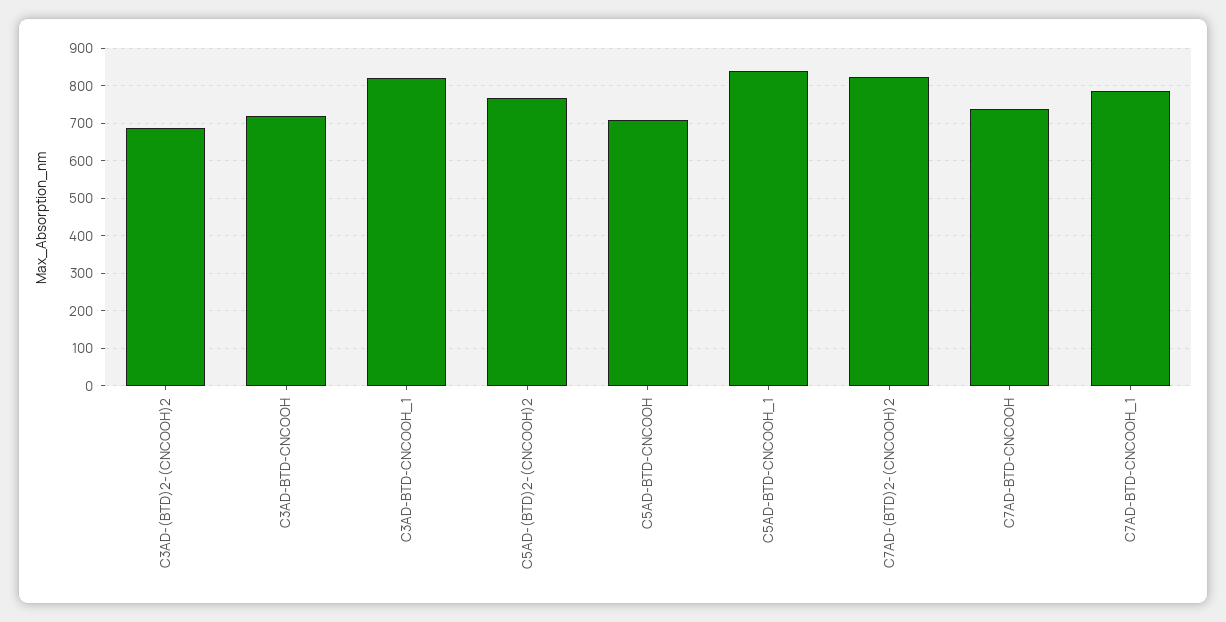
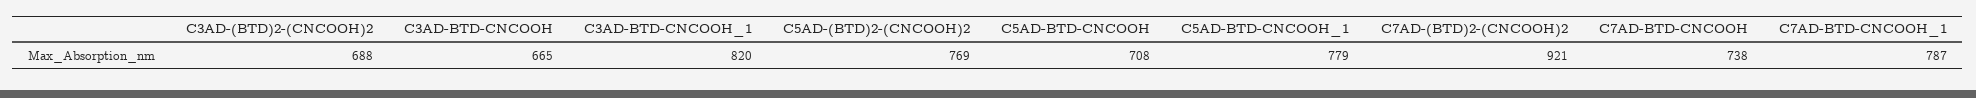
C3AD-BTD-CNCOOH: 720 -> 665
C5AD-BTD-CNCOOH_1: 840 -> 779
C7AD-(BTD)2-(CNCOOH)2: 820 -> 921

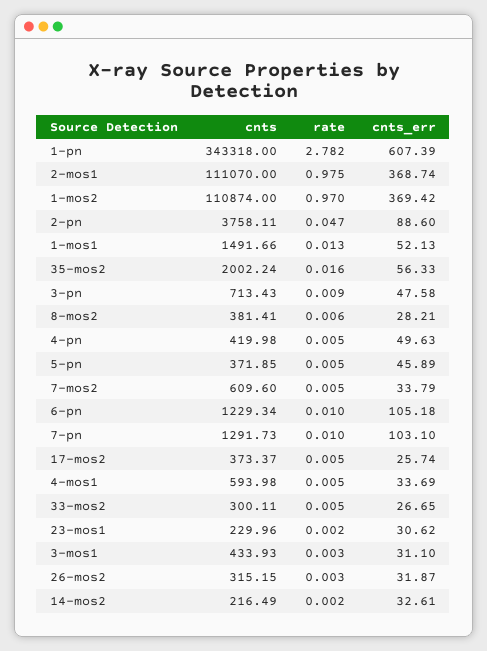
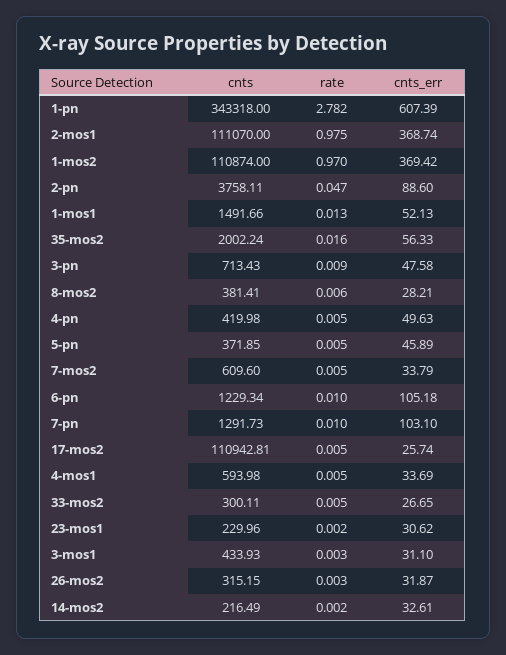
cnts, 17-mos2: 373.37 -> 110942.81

--

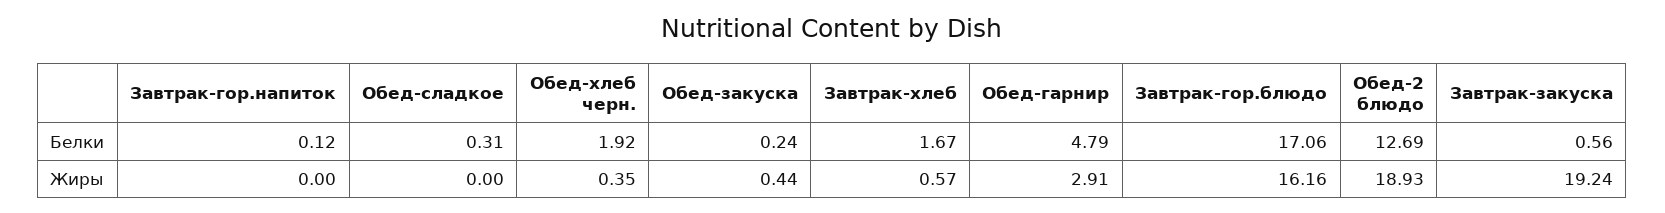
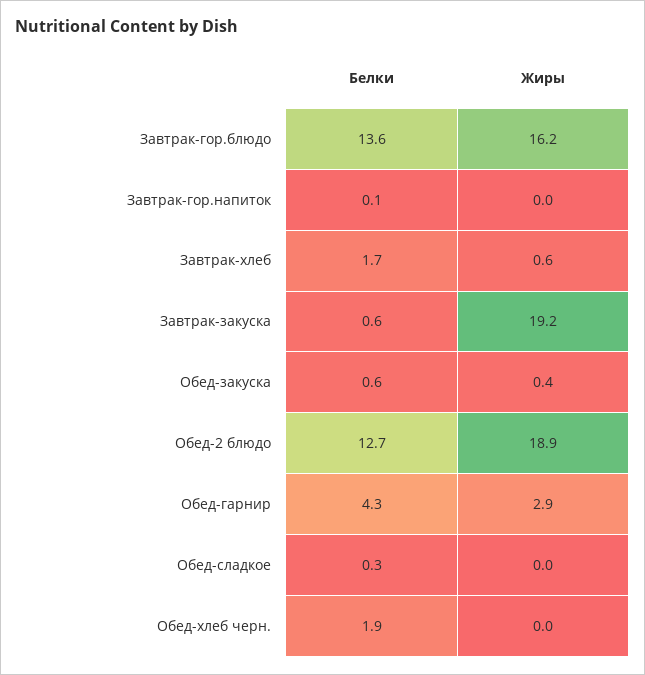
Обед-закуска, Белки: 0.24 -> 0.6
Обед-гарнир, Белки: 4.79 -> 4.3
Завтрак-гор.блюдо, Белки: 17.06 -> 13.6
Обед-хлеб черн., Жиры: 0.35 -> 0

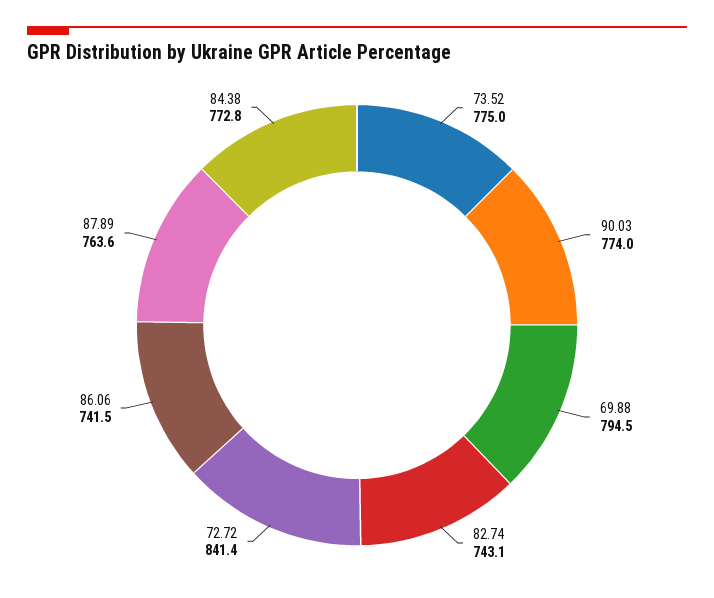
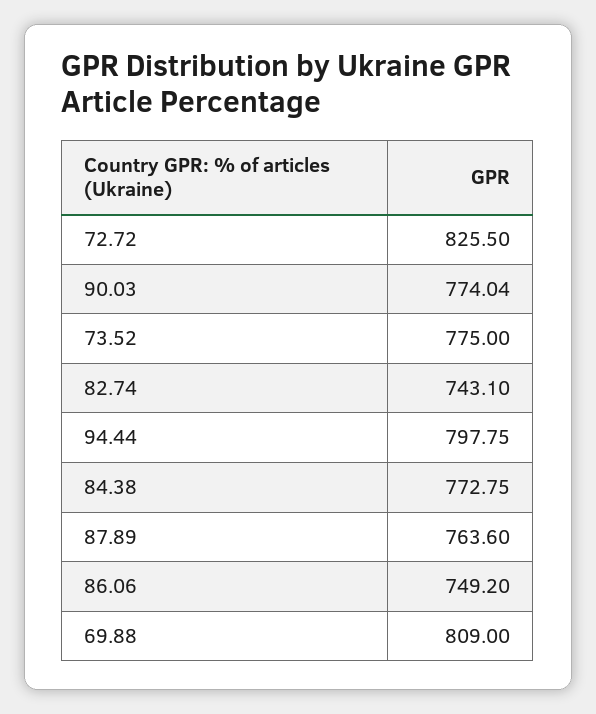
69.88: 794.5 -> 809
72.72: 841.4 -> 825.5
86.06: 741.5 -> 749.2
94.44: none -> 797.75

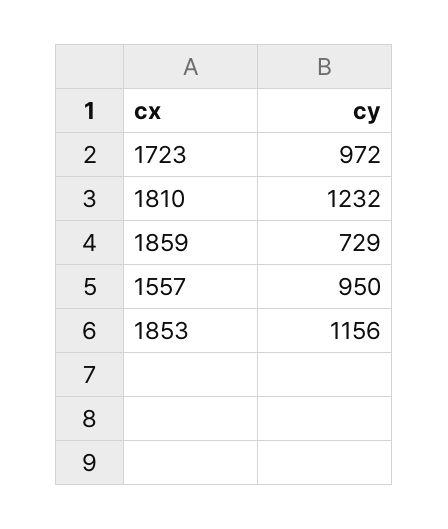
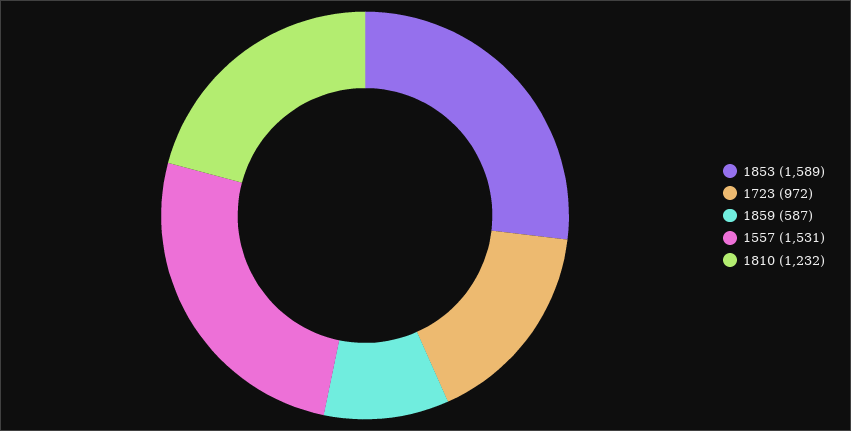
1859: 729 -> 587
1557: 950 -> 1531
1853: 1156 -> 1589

— Assignment —
Among the lines above, the one with "Обед-хлеб черн., Жиры: 0.35 -> 0" opens the part to repeat and the one with "1853: 1156 -> 1589" closes it; repeat only that part exactly, with no pictures.

— Answer for the task —
Обед-хлеб черн., Жиры: 0.35 -> 0

69.88: 794.5 -> 809
72.72: 841.4 -> 825.5
86.06: 741.5 -> 749.2
94.44: none -> 797.75

1859: 729 -> 587
1557: 950 -> 1531
1853: 1156 -> 1589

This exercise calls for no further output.